** Exercise passage **
== Segment start ==

Table 2, Table 3 and Table 4 depict that our proposed algorithm achieved maximum results except in few cases. In the case of Noisy Office dataset, S. Kang [2] achieved higher FM than that of our proposed method due to few images with dull backgrounds. For the mixed dataset, the WER result of S. K. Jemni [3] is better than that of S. Kang [2] and shows competitive performance.

PSNR is most widely used as a quantitative metric which provides a pixel-wise evaluation and shows the effectiveness of document enhancement method in terms of visual quality. The primary objective of the first part of our proposed method is to enhance intensity variations, which increases the PSNR rate. Similarly, with the usage of the GAN architecture, the WER and DRD rates increase dramatically due to complementary information transformation from input to output of images without distortion.

To further evaluate our proposed method, images from datasets were analyzed and the results showed that our proposed method achieved satisfactory results.

Table 5. Comparative results on Tobacco 800 [31] dataset.

Method	PSNR	FM	WER	DRD
S. Kang [2] (CNN)	21.02	93.21	83.21	2.18
S. K. Jemni [3] (CGAN)	20.51	93.01	83.02	2.07
LWT and SWT	19.79	92.81	82.88	1.98
Final Proposed	21.74	93.24	83.84	2.57

and

Table 6. Comparative results on S-MS [27] dataset.

Method	PSNR	FM	WER	DRD
S. Kang [2] (CNN)	19.42	87.12	79.51	1.87
S. K. Jemni [3] (CGAN)	18.91	86.74	79.11	1.59
LWT and SWT	18.02	85.07	78.93	1.02
Final Proposed	19.77	87.05	79.59	1.91

illustrate the quantitative results of our proposed method and the existing comparative methods.

It was observed from Table 5 and Table 6 that our proposed algorithm achieved maximum results except in the case of WER for “Images” dataset due to some images having dull backgrounds, and because our method could not de-blur them well. For Tobacco dataset, our proposed method shows better performance.

5. Conclusions and Future Direction

This article proposed a new method towards the improvement of historical text images. Initially, the image is scaled up using a new bi-cubic interpolation of Lifting Wavelet Transform (LWT) and Stationary Wavelet Transform (SWT) to enhance pixels resolution and to reduce noise and blurring effects without degrading the quality of the image. Second, the GAN model is employed to extract the spatial and spectral features of a historical text image. The proposed method may be implemented in future for X-ray and CT images to assist clinical process. There is, however, still room for improvement.

Text readability is improved by sharpening the edges and lowering the contrast of the image’s background.

== Segment end ==

** Material shown **

== Segment start ==

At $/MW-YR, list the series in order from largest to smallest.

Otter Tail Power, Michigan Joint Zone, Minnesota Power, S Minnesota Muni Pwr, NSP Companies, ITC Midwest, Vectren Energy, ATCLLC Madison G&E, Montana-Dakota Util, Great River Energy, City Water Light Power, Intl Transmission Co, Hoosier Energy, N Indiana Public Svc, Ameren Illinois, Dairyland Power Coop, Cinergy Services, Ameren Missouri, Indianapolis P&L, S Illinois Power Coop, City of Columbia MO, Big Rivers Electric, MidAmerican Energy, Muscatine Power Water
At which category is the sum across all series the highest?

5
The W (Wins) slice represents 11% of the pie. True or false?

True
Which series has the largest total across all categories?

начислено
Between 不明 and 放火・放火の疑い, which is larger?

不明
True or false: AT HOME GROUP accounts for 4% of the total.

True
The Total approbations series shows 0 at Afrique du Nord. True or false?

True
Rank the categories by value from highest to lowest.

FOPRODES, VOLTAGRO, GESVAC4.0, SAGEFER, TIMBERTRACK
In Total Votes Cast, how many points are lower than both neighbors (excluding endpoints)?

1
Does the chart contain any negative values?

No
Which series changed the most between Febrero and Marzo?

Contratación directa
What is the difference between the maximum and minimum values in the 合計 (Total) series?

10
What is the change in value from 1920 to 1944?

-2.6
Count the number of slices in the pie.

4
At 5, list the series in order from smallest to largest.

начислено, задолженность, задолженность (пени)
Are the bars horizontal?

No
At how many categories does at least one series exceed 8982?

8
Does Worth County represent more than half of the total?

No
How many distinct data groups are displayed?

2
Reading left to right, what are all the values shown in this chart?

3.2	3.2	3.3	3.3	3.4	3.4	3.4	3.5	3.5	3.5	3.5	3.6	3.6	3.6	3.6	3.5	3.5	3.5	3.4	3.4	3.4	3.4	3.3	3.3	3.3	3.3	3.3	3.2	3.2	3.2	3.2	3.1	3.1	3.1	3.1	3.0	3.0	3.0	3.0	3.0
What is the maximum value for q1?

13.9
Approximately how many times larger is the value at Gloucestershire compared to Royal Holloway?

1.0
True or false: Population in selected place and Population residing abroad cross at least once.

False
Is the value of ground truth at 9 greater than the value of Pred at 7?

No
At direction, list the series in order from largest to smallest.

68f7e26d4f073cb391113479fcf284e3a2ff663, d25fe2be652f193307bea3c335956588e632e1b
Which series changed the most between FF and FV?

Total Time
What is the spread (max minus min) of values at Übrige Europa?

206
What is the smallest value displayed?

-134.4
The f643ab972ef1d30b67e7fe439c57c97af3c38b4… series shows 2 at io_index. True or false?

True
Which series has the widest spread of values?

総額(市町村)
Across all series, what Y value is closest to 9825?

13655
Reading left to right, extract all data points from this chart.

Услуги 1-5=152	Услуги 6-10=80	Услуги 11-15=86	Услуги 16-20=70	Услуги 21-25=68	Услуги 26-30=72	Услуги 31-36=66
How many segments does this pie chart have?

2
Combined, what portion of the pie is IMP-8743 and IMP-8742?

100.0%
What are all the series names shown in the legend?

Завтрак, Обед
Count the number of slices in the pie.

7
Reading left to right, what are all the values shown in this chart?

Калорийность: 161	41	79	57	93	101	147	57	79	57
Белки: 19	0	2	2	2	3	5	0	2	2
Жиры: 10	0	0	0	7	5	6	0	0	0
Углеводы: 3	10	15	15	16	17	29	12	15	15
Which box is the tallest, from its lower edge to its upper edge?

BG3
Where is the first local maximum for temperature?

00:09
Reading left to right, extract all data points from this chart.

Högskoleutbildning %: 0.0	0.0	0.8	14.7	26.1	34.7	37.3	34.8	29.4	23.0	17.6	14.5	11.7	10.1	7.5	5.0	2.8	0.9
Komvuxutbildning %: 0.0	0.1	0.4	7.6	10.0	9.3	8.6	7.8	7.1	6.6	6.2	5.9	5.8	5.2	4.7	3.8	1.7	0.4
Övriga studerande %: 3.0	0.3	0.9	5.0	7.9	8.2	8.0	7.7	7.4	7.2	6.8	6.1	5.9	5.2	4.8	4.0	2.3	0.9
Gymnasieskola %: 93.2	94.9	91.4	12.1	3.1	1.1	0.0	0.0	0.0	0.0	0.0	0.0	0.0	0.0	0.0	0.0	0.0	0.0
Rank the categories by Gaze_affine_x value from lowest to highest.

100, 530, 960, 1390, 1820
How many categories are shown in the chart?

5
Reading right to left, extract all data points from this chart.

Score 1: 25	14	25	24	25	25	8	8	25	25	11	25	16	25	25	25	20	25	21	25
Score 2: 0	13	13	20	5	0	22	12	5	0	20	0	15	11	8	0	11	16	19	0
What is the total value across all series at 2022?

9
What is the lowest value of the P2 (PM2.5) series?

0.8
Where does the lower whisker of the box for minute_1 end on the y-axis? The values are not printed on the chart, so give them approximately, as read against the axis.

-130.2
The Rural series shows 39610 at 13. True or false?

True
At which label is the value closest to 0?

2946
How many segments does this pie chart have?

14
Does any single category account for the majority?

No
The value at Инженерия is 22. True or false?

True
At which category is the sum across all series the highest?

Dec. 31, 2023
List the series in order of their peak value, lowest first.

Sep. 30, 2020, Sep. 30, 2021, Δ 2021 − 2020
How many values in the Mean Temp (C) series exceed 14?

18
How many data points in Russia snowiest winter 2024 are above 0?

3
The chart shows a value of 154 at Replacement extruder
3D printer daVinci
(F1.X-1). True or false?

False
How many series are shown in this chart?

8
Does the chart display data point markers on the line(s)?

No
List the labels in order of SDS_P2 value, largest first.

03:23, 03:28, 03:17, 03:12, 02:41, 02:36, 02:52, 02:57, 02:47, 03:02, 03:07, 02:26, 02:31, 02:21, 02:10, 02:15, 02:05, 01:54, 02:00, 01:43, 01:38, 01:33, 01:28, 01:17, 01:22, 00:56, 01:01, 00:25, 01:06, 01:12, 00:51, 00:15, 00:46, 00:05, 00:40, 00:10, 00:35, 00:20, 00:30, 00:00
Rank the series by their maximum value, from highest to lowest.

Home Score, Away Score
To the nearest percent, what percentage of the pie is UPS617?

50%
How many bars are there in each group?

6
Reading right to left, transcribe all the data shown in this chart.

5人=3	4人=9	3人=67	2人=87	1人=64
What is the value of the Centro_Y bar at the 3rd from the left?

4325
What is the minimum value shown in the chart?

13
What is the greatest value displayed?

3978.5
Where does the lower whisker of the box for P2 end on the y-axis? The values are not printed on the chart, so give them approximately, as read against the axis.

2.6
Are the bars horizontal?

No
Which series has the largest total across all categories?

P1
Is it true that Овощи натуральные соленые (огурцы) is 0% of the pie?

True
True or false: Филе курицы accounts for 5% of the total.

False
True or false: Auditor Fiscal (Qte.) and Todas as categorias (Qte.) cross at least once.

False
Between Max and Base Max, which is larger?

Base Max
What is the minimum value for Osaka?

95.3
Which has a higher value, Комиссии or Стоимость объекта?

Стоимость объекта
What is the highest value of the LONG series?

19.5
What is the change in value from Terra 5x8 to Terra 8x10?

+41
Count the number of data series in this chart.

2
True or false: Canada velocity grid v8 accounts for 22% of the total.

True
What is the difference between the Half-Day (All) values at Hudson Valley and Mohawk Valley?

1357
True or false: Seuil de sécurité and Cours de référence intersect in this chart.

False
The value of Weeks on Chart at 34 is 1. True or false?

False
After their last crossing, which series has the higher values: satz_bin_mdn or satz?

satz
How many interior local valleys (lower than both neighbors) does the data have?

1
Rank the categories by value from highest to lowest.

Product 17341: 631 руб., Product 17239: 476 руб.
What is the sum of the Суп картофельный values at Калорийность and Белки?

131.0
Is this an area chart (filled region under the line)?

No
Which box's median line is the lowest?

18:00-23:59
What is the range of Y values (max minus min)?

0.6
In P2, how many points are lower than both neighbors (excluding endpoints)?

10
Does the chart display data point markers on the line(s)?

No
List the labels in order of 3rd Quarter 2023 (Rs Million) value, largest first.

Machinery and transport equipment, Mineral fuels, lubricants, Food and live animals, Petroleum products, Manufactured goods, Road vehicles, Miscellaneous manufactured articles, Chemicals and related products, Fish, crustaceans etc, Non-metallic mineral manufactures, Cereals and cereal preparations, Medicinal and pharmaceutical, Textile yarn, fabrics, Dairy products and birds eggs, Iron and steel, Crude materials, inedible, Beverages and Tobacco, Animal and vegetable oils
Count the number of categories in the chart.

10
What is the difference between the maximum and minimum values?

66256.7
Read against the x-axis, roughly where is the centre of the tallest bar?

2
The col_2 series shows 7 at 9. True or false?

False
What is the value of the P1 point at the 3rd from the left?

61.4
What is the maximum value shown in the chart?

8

== Segment end ==

** Problems to solve **
(1) Using only the document enhancement excerpt, decide whether each statement agrees with it. Answer yes or no for each, and quote the deciding words. (a) On the Noisy Office dataset, S. Kang [2] achieved a higher FM than the proposed method. (b) The proposed method begins by scaling the image down. (c) The proposed method has already been applied to X-ray and CT images.
(2) According to the document enhancement excerpt, which metric is the most widely used quantitative metric that provides a pixel-wise evaluation?
(3) Quote the document enhancement excerpt, beginning at the words "It was observed" and stopping after "shows better performance.".

** Per-task answers **
(1)
(a) Yes: "S. Kang [2] achieved higher FM than that of our proposed method"
(b) No: "the image is scaled up using a new bi-cubic interpolation"
(c) No: "The proposed method may be implemented in future for X-ray and CT images"

(2) PSNR.

(3)
It was observed from Table 5 and Table 6 that our proposed algorithm achieved maximum results except in the case of WER for “Images” dataset due to some images having dull backgrounds, and because our method could not de-blur them well. For Tobacco dataset, our proposed method shows better performance.